My primary research interests fall in a new area at the intersection of multivariate analysis and dimension reduction, called envelopes, which was introduced by Cook, Li and Chiaromonte (2010) under the framework of multivariate linear regression. It applies dimension reduction techniques to remove the immaterial information and achieve efficient estimation of the regression coefficients. The envelope method has broad application in many fields in multivariate analysis such as discriminant analysis, functional data analysis, reduced rank regression and sufficient dimension reduction. It can also be connected to other fields in statistics, including partial least squares, model selection, Bayesian statistics, experimental design, and time series.

Roughly speaking, my research has two directions. Firstly, I expand and promote the development of envelopes, making them more powerful in efficient estimation and adapting them to different kinds of datasets. For example,
Su and Cook (2010) developed a heteroscedastic envelope model to accommodate datasets with non-constant covariance structure. Currently, I am working on envelope models with small sample sizes so that envelopes can be applied in the n < p scenario. Secondly, I try to connect envelopes with other fields in statistics. For example, Cook, Helland and Su (2010) studied the relationship between partial least squares and envelope models. It is interesting that the envelope model can in fact explain the mechanism of partial least squares, which was originally designed as an ad-hoc algorithm in chemometrics. Now I am also working on a project to achieve efficiency and sparsity simultaneously in estimating the coefficients in multivariate linear regression.

More on Envelopes

The following plot illustrates the working mechanism of envelope models.
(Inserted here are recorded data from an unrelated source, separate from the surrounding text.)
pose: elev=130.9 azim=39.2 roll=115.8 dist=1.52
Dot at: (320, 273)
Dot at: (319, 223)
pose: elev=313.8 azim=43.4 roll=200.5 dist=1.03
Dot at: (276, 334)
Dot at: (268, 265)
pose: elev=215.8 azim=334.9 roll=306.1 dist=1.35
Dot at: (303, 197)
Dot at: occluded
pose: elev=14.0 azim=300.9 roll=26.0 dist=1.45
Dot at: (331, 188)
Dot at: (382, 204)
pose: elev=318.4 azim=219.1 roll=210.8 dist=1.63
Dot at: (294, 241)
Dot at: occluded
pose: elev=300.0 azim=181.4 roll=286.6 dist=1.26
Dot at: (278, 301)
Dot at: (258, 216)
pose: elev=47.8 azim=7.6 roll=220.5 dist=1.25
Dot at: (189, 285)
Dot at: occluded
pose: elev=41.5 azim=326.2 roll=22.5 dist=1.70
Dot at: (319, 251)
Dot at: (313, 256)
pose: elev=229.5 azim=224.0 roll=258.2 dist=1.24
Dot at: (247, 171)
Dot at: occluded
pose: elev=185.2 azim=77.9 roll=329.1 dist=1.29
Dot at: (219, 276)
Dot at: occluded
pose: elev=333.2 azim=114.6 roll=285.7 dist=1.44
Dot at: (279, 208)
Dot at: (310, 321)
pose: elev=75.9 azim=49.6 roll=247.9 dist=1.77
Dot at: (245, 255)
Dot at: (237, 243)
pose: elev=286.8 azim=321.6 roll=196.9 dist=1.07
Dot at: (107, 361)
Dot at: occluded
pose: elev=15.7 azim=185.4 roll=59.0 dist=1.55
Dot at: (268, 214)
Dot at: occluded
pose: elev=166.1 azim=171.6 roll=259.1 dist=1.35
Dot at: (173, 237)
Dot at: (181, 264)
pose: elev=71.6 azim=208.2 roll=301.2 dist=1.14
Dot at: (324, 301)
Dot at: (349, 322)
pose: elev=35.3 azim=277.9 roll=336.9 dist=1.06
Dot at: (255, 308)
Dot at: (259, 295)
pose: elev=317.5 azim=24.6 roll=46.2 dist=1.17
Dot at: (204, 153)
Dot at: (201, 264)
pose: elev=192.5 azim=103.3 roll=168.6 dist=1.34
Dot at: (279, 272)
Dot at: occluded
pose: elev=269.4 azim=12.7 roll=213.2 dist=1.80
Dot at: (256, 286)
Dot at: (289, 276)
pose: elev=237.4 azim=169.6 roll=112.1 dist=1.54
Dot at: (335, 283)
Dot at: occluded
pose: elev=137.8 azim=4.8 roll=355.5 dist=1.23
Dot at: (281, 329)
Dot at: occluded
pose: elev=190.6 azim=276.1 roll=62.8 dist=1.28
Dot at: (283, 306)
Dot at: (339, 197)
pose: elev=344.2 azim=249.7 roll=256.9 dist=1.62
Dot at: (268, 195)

Suppose we are comparing two multivariate means. In both panels, the two ellipses represent two bivariate normal populations. The predictor X is an indicator variable taking values 0 or 1 to denote the different populations, Y1 and Y2 are two responses representing two characteristics of the populations. The left panel represents the analysis under the standard model. If we want to tell if there is the difference between the groups in the distribution of Y2, then it is hard to judge as the projection distributions on Y2 almost overlap with each other. However, under the envelope inference presented by the right panel, we first find a dimension reduction subspace that removes all the irrelevant information to the group difference and then project the data onto the Y2 axis. Now it is much easier to tell the difference between the two groups.

Some recent development of envelopes include
partial envelope, inner envelope, heteroscedastic envelope and scaled envelope.